Want to earn a degree that could help you look good in a variety of industries? Check out five multi-faceted options.
Are you considering going back to school, but aren't quite sure what to study? You might want to choose a versatile degree that could be marketable in more than one area.
"I used to work in human resources and I saw all the mistakes that people made, all the reasons people couldn't get hired," says Mary Jeanne Vincent, a personal career expert and strategist. "One of those mistakes was not having a major that was marketable."
If you want to avoid making a similar mistake, check out these five versatile college degree options.
Were you the kid who was more interested in selling lemonade than drinking it?
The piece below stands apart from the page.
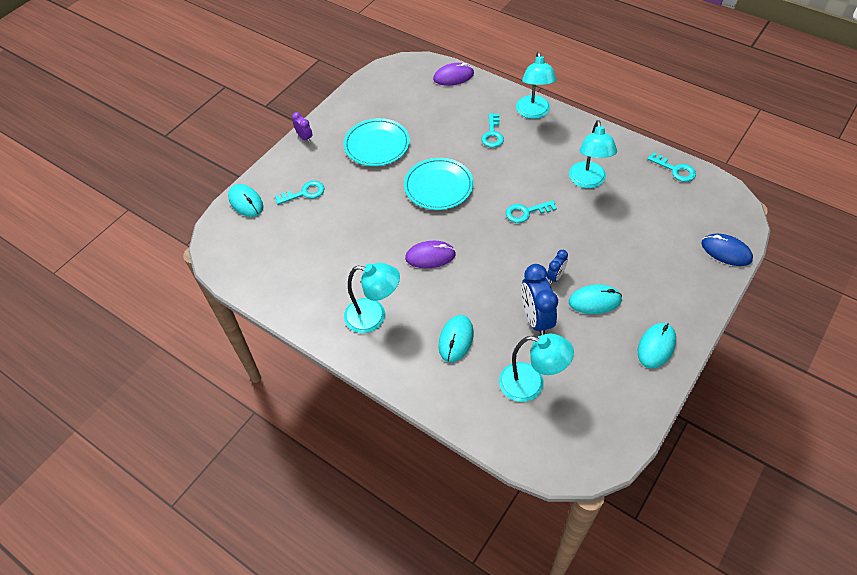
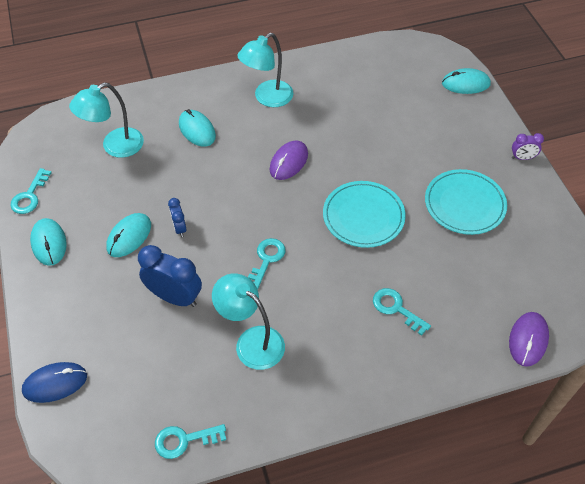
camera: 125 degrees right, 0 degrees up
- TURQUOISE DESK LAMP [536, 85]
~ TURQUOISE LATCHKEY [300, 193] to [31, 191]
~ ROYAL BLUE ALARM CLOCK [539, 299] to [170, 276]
If so, you could be a perfect candidate for a highly versatile bachelor's degree in business administration.
According to the College Board, an organization of colleges and universities that administers tests such as the SAT, business administration and management majors will likely learn how to plan and run a business by taking courses such as business ethics, accounting, and human resources management. Basically, things that help make businesses - and lemonade stands - turn a profit.
Why It's Versatile: "This is a versatile degree because every business needs people who have business sense," says Vincent. In fact, the skills attained in a business program - like creating new products or services and understanding how to make the bottom line count - are often wanted by employers, explains Vincent.
Possible Careers: According to the U.S. Department of Labor, a business degree could help you prepare to pursue careers such as market research analyst, buyer, or commercial loan officer.*
Quick, name an industry that doesn't rely on computers and information technology. Stumped, right? That's why a bachelor's degree in computer science is considered by Vincent to be a very versatile credential.
In fact, according to the College Board, computer science majors take an eclectic mix of classes, like artificial intelligence, mathematics for computer science, and the theory of formal languages.
Why It's Versatile: "There are a lot of different directions people can go in with this degree," says Vincent. "Things are always being invented and changing and we're all looking for that next thing. Computers are so woven into the fabric of every business now that these [graduates] will always be marketable."
Possible Careers: The U.S. Department of Labor says those with a computer science bachelor's degree could pursue careers such as computer programmer and software developer, among others.*
What do the Los Angeles Lakers, Home Depot, and Buick all have in common? They're all on Facebook. Social media is more than a way to make friends, it's one of the biggest marketing tools among companies of all stripes, says Vincent, making a bachelor's in marketing a very versatile option.
These students study how to get businesses a larger, more dedicated customer base, says the College Board. They could take classes in subjects such as advertising and promotion, marketing communications and research, and consumer behavior.
Why It's Versatile: "People who are well-versed in and know how to use social media are going to be in great demand in the future," says Vincent. "Every business is looking for these people. It's across the board, so a marketing degree is itself very marketable."
Possible Careers: Talk about options: The U.S. Department of Labor notes that marketing courses are helpful and important for a career as a sales manager, market research analyst, or advertising sales agent.*
Unfortunately, crime is an equal opportunity business - it's everywhere, and affects every industry. On the flip side, this means a criminal justice degree is a versatile choice, according to Vincent.
Even the College Board's description of the major is eclectic. "Criminal justice is an interdisciplinary major, so get ready to study everything: law, psychology, sociology, public administration, and more," it reads. Common courses might include criminology, victimology, and juvenile justice.
Why It's Versatile: "[Criminal justice is] police work, it's law, but a lot of companies have internal security and people with a criminal justice degree may also be very good at risk management or looking for irregularities," says Vincent. "They're trained to spot things that aren't right. I could see those skills used in a wide range of industries."
Possible Careers: A few options for criminal justice bachelor's degree grads, per the U.S. Department of Labor, include probation officer and correctional treatment specialist.*
In our litigious society, knowledge of the law is helpful in many places, not just the courtroom. In fact, says Vincent, a degree in paralegal studies can be applicable in a wide range of industries.
So, how do paralegal studies majors gain this versatile knowledge? With help from classes as varied as criminal law and procedure, civil procedure, and ethics, notes the College Board. Paralegal studies students also learn how to do extensive research, keep records, and communicate in writing effectively.
Why It's Versatile: "This degree gives you employable skills even if you don't work in the legal field," says Vincent. "For instance, if you work in risk management or in contracts, that degree gives you an expertise, or certainly some understanding, of contracts and regulations. Businesses in many industries need that."
Possible Career: The U.S. Department of Labor says that an associate's degree in paralegal studies, or a bachelor's degree in another field and a certificate in paralegal studies, could help you prepare to pursue a career as a paralegal or legal assistant.*
*All possible career information is from the U.S. Department of Labor's Occupational Outlook Handbook, 2012-13 Edition. The reference may include the Department labeling the degree as being required, preferred, or common for pursuing the particular career - or labeling the classes as being important.